2,3 MILHÕES DE VIAGENS
Apesar da falta de interesse político, não há dúvida quanto ao enorme potencial do segmento como alternativa de transporte. A Tembici, empresa de micromobilidade criada em 2010, com atuação em compartilhamento de bicicletas, recebeu aporte de US$ 47 milhões de diversos fundos internacionais, como Valor Capital Group, Redpoint eventures e International Finance Corporation (IFC), braço financeiro do Banco Mundial, para investimentos em tecnologia e compra de mais unidades elétricas, para se somar às 16 mil bicicletas nas cidades em que opera (Porto Alegre, Recife, Rio de Janeiro, São Paulo e Salvador, além de Santiago, no Chile, e Buenos Aires, na Argentina) e que realizaram 2,3 milhões de viagens ao mês. Na capital paulista, as bicicletas laranjas integram o sistema chamado de Bike Sampa e patrocinado pelo Itaú. “Nos últimos dois anos, o sistema cresceu dez vezes. Isso mostra que as pessoas já vinham repensando sua forma de deslocamento”, diz Tomás Martins, CEO da empresa, que faturou mais de R$ 100 milhões no ano passado.

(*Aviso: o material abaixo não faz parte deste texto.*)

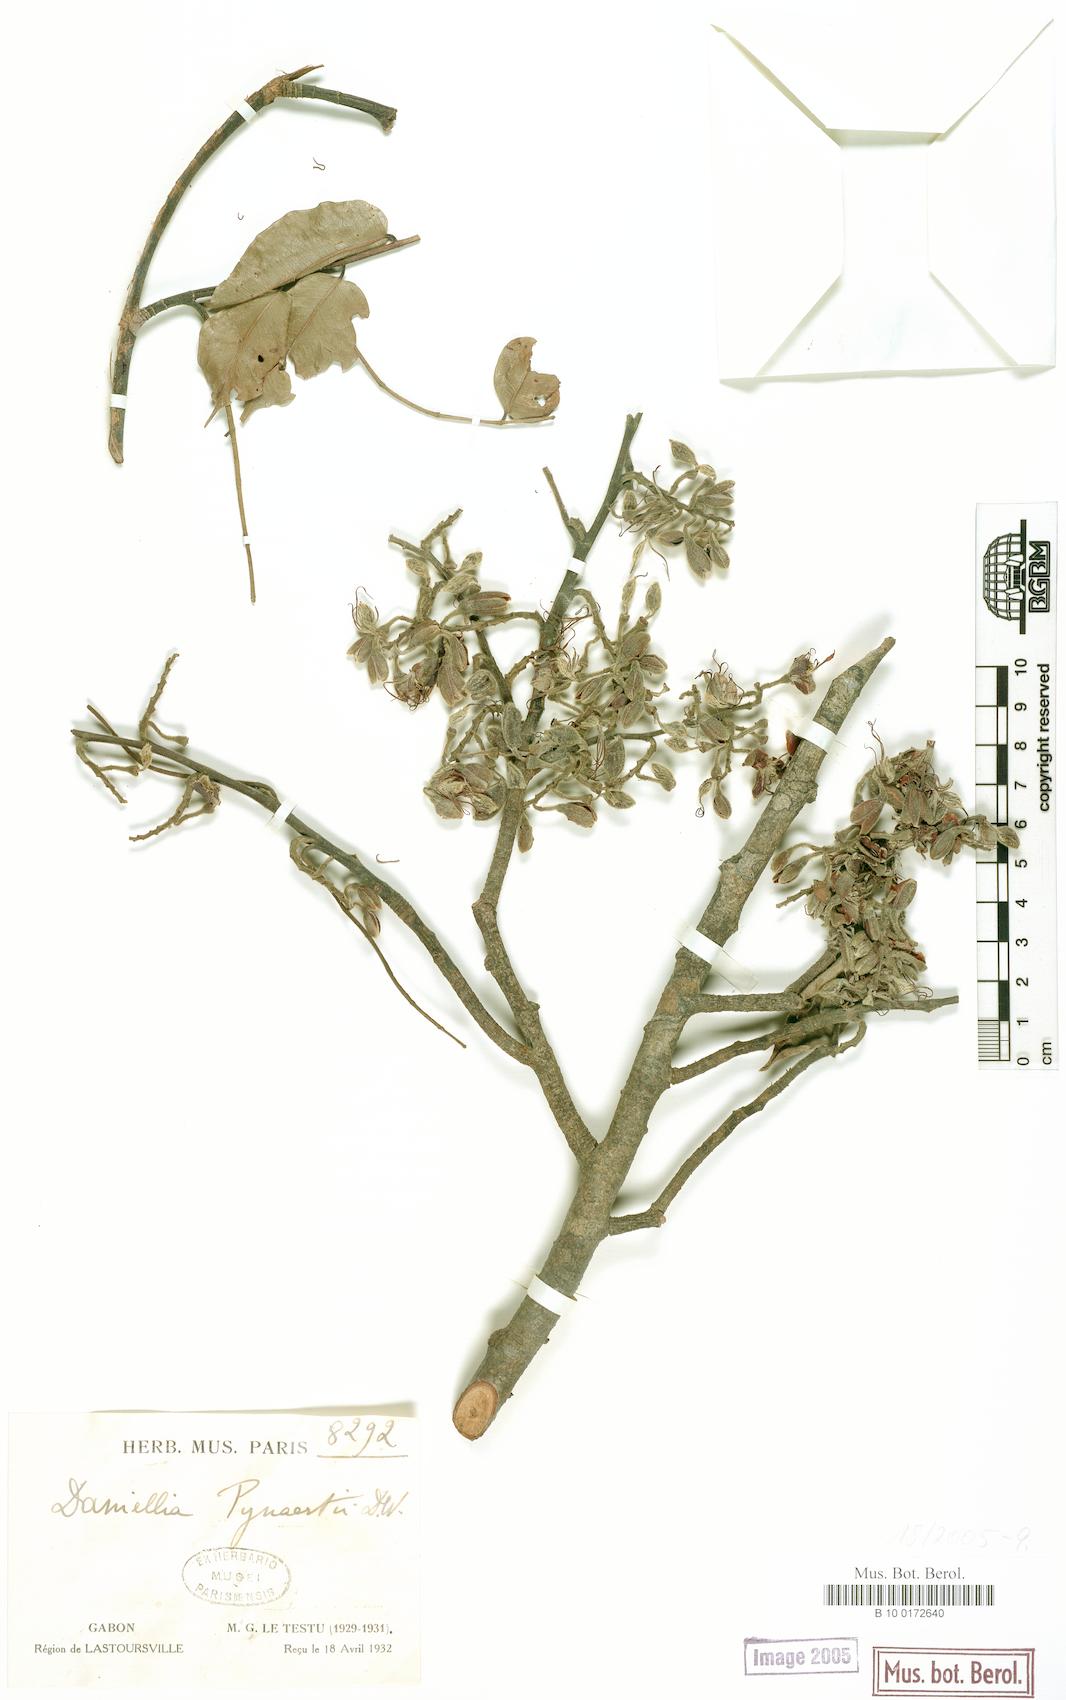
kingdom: Plantae
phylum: Tracheophyta
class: Magnoliopsida
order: Fabales
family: Fabaceae
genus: Daniellia
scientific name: Daniellia pilosa
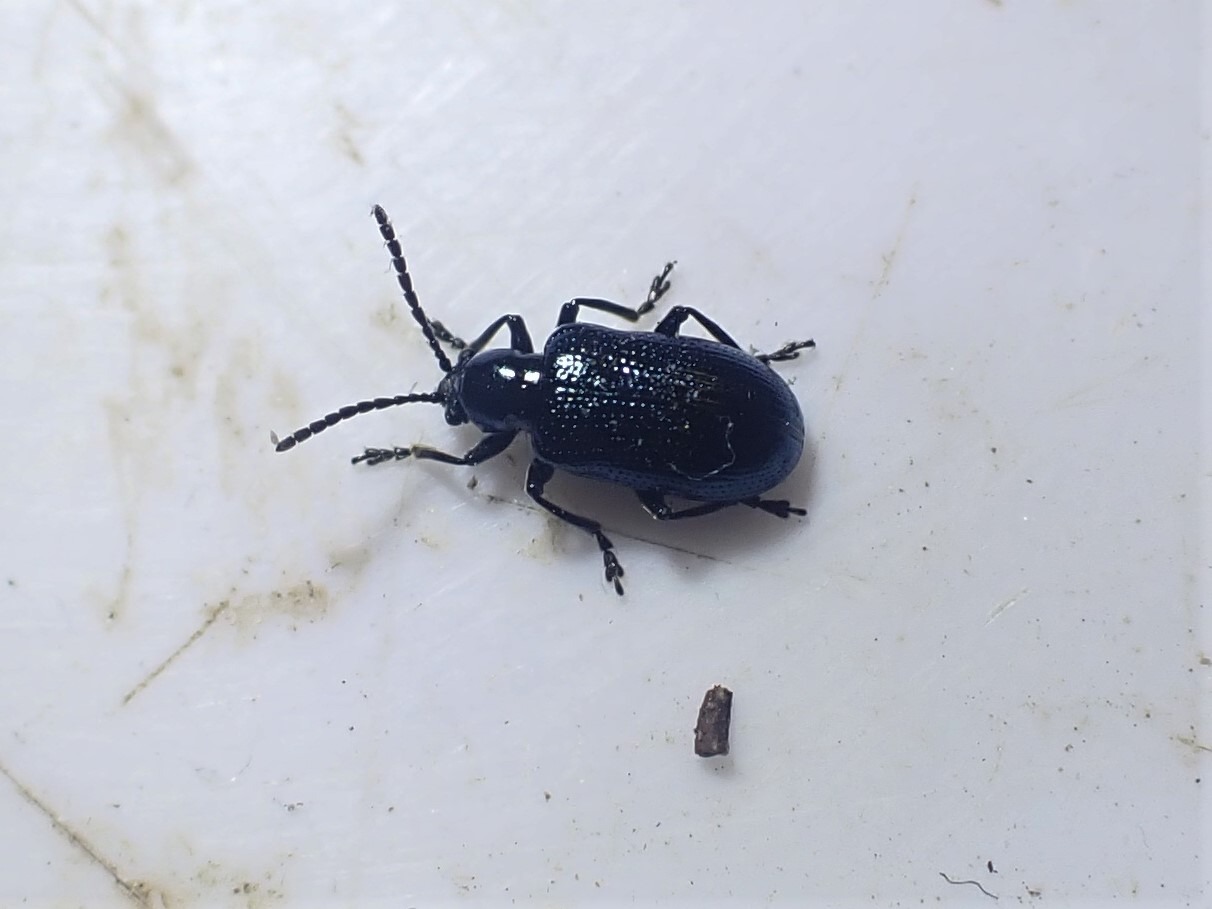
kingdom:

Nos últimos cinco anos, as indústrias do Polo Industrial de Manaus investiram cerca de R$ 200 milhões em inovações de produtos, principalmente em elétricas, que representam menos de 0,5% da produção. A retomada dos investimentos está ligada diretamente ao ritmo de aquecimento do setor, que pode ser ainda maior, num momento em que menos deslocamentos de casa para o trabalho ou para a escola podem significar mais pedaladas.